Hokkaido Sapporo Nishi High School (北海道札幌西高等学校) is a high school in Sapporo, Hokkaido, Japan, founded in 1912. The school is operated by the Hokkaido Prefectural Board of Education.

==Notable alumni==
- Takashi Kawamura (川村 隆) Businessman; a past chairman of the board of directors at Hitachi
- Akira Ifukube (伊福部 昭) Composer of Classical Music and Film Scores; well known works: the soundtracks of the Godzilla movies by Toho. 映画『ゴジラ』音楽の作曲家
- Shūhō Satō (佐藤 秀峰) Manga Artist; representative works: Umizaru 『海猿』, Say Hello to Black Jack 『ブラックジャックによろしく』

| BRIEF 1 |
Translate into Spanish this sentence from the passage on Hokkaido Sapporo Nishi High School: "The school is operated by the Hokkaido Prefectural Board of Education."
| BRIEF 2 |
Using the passage on Hokkaido Sapporo Nishi High School, answer each question briefly.
(a) In what year was the school founded?
(b) At which company did Takashi Kawamura serve as chairman of the board of directors?
(c) For which movies did Akira Ifukube compose well-known soundtracks?
| BRIEF 3 |
Extend the passage on Hokkaido Sapporo Nishi High School, picking up after its final line.
The material after this point comes from a different source.

| EXTRACTED RECORDS |
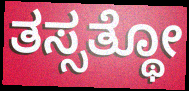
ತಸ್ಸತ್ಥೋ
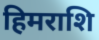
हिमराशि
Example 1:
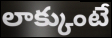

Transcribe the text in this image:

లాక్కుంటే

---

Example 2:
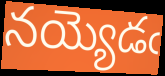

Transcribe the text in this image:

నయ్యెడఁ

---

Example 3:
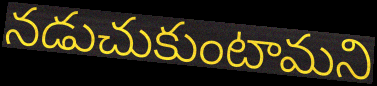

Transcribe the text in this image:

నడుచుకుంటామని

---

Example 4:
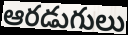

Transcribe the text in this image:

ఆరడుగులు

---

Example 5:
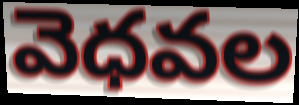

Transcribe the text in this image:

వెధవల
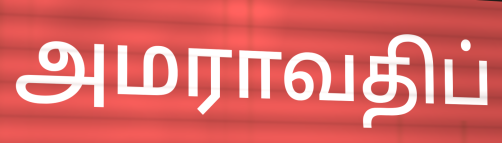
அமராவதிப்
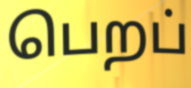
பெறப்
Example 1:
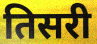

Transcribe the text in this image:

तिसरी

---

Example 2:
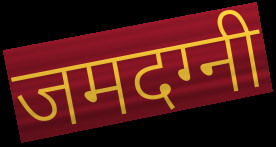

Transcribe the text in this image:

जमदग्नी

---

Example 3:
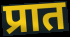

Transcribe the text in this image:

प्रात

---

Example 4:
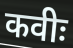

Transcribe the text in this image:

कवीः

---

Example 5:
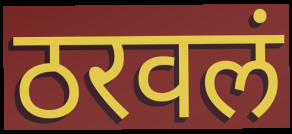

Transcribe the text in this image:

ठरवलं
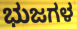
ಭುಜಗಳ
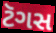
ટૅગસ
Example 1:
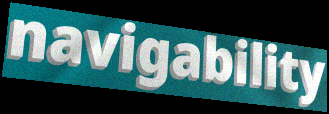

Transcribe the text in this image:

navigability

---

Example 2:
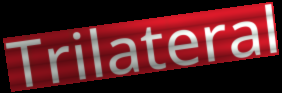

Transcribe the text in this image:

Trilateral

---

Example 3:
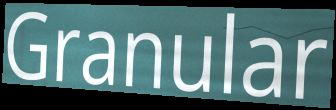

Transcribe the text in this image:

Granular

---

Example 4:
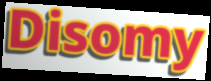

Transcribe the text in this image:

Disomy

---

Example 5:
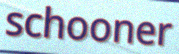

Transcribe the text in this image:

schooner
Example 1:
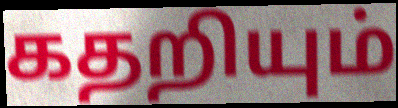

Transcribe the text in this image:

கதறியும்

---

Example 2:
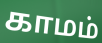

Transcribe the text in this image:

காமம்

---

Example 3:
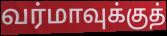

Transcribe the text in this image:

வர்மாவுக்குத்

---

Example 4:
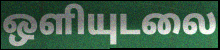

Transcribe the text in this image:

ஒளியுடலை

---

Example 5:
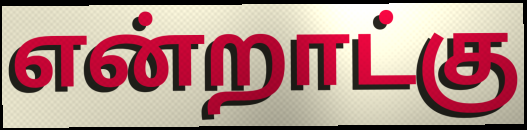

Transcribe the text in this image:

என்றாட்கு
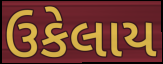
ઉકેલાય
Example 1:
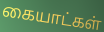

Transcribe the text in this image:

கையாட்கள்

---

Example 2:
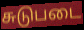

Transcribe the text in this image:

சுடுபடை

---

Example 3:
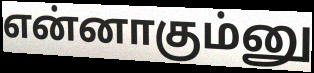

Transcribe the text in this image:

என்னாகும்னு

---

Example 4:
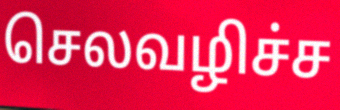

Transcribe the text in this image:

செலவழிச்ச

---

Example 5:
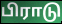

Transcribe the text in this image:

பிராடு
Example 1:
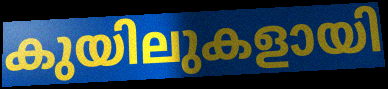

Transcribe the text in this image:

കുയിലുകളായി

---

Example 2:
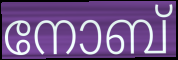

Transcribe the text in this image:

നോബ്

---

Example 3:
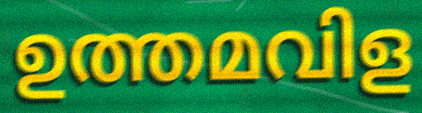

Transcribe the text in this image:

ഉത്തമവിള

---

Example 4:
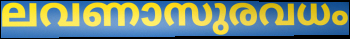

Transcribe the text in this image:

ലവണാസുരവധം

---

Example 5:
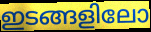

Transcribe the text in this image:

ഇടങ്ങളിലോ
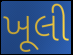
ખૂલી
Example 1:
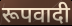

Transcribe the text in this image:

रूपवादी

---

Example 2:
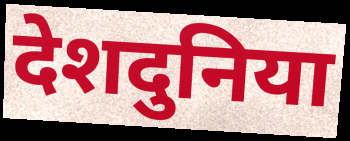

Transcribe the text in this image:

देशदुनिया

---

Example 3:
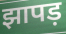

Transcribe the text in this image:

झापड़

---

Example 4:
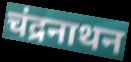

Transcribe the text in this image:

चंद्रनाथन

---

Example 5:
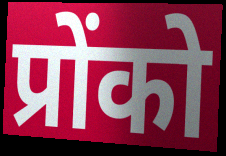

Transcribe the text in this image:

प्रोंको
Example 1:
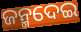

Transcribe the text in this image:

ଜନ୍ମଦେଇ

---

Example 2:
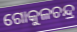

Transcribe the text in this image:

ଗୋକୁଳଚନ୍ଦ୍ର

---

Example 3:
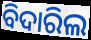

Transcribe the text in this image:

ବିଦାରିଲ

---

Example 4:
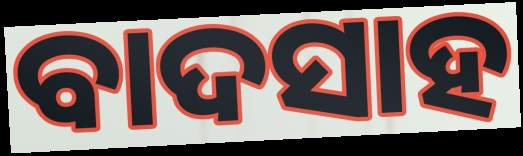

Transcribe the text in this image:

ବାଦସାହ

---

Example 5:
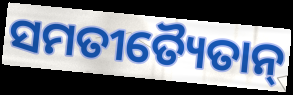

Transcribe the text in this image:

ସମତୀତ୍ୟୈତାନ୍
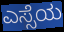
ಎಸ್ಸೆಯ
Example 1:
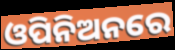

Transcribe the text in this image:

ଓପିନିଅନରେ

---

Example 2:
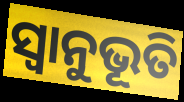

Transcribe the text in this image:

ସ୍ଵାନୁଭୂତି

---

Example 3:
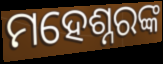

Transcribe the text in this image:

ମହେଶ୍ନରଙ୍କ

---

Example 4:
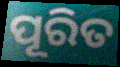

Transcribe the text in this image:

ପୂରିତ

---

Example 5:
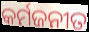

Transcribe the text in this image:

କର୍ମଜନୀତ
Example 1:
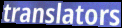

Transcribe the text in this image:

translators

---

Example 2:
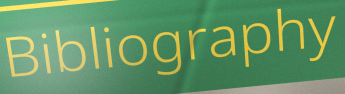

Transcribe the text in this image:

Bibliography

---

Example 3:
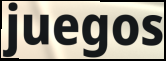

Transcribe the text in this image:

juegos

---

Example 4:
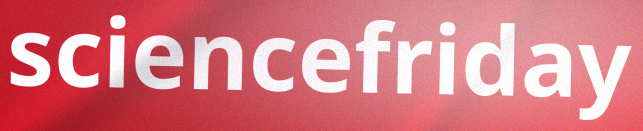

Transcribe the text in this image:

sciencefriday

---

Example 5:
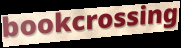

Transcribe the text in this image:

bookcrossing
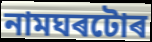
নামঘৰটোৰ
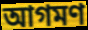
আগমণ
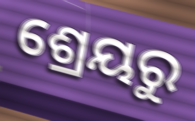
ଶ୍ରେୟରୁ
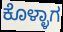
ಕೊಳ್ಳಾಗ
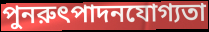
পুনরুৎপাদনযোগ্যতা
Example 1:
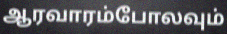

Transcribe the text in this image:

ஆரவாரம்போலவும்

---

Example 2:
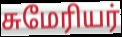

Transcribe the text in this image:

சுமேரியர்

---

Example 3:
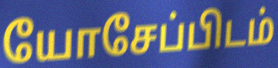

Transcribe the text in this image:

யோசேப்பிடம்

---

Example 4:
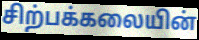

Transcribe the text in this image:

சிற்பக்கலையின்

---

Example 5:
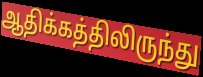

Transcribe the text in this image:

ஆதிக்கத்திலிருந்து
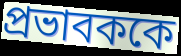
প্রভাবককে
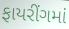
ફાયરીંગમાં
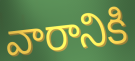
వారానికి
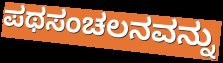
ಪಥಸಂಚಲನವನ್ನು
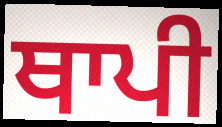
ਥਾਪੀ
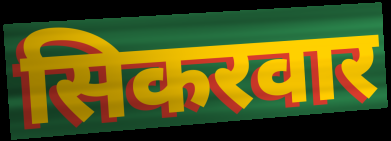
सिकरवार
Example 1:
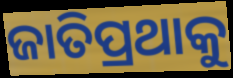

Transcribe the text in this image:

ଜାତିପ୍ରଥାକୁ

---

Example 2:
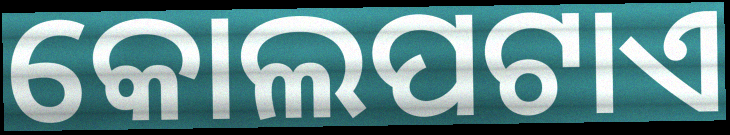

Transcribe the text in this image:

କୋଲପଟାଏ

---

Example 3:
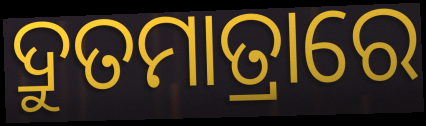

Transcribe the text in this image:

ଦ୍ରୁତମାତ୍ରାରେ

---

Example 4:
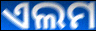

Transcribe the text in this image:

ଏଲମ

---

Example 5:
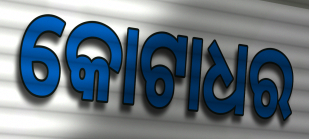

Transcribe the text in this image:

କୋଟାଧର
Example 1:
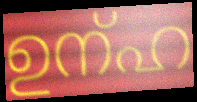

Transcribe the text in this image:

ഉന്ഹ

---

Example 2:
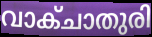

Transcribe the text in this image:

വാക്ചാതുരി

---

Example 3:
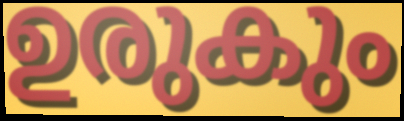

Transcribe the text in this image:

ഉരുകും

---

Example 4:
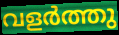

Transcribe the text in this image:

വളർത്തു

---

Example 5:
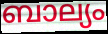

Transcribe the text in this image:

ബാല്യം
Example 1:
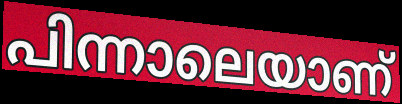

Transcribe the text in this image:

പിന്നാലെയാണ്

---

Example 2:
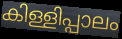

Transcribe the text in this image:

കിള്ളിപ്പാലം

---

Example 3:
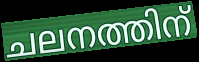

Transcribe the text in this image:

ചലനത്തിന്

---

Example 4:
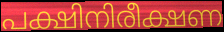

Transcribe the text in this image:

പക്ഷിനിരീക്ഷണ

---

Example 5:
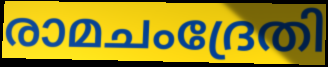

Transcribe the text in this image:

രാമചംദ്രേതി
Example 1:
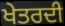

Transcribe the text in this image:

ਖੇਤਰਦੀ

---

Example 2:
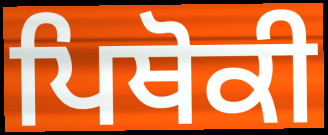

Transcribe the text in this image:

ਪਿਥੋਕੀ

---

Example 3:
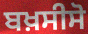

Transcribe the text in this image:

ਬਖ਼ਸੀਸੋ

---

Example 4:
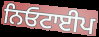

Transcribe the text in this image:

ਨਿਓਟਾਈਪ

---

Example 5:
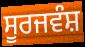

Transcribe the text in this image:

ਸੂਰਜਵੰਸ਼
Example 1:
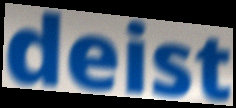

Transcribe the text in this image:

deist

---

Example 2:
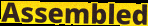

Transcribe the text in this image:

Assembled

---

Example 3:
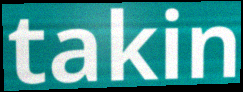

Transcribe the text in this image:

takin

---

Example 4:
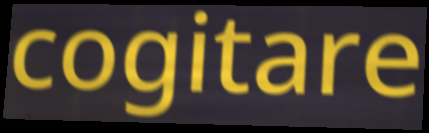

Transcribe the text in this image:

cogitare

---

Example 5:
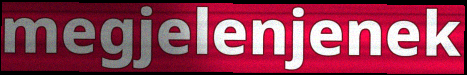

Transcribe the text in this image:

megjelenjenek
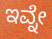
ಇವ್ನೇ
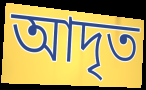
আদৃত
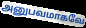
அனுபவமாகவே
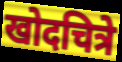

| REPLY 1 |
La escuela está administrada por la Junta de Educación de la Prefectura de Hokkaido.

| REPLY 2 |
(a) 1912
(b) Hitachi
(c) The Godzilla movies by Toho

| REPLY 3 |
- Yūko Tanaka (田中 裕子) Actress; representative works: Oshin 『おしん』, Tora-san, the Expert 『男はつらいよ 花も嵐も寅次郎』, Mother (TV series)
- Tetsuya Mizuguchi (水口 哲也) Video Game Designer and Co-Founder (along with ex-Sega developers) of the Video Game Development Firm Q Entertainment; representative works: Sega Rally Championship, Lumines, Ninety-Nine Nights, Child of Eden, Meteos, Every Extend Extra, etc.